**Document layout analysis data**
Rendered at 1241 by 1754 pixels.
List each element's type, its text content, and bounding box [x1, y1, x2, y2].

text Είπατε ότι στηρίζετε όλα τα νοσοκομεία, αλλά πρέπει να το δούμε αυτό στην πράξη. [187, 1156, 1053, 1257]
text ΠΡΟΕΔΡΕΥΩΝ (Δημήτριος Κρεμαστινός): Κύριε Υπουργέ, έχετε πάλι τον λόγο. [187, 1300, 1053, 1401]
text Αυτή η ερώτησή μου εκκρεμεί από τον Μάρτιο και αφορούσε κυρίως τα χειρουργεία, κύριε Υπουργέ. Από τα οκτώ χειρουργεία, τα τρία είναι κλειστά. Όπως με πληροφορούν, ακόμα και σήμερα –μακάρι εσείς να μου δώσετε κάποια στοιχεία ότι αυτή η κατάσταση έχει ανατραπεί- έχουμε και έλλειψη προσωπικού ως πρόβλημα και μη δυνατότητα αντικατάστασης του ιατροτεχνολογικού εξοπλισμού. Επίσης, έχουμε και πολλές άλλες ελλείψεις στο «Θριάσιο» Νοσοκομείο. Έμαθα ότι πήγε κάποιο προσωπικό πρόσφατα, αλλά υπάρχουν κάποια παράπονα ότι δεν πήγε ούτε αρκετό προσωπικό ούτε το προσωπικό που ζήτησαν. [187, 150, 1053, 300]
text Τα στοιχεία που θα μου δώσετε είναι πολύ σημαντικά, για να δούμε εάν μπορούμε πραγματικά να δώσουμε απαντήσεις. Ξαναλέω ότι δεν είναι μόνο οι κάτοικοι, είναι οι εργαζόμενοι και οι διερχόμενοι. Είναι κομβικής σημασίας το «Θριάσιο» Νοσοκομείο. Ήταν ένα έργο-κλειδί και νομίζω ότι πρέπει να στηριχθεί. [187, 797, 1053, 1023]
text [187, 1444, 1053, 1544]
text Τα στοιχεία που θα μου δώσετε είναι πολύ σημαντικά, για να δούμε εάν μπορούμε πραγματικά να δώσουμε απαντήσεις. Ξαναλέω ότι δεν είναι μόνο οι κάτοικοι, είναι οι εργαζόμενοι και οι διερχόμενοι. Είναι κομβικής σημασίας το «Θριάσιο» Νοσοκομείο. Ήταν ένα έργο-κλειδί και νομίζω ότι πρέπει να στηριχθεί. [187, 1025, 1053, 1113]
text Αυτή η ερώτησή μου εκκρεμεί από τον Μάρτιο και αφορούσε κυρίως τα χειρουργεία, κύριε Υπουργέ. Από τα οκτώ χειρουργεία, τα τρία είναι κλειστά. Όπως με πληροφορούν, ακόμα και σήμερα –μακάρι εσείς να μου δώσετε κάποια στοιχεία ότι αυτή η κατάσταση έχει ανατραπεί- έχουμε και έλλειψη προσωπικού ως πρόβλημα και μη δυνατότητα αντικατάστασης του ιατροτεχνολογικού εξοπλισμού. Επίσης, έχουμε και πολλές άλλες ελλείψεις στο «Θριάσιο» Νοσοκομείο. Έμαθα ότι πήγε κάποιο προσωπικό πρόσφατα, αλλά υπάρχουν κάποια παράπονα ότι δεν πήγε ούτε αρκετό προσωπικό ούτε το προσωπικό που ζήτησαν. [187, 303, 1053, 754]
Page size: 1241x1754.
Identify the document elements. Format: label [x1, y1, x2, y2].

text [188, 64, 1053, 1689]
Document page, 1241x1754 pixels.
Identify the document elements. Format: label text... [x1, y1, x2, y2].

**Exercise**
Some lines of the records may contain the string "κλειδί". State how many do, as a number alone.

**Task result**
2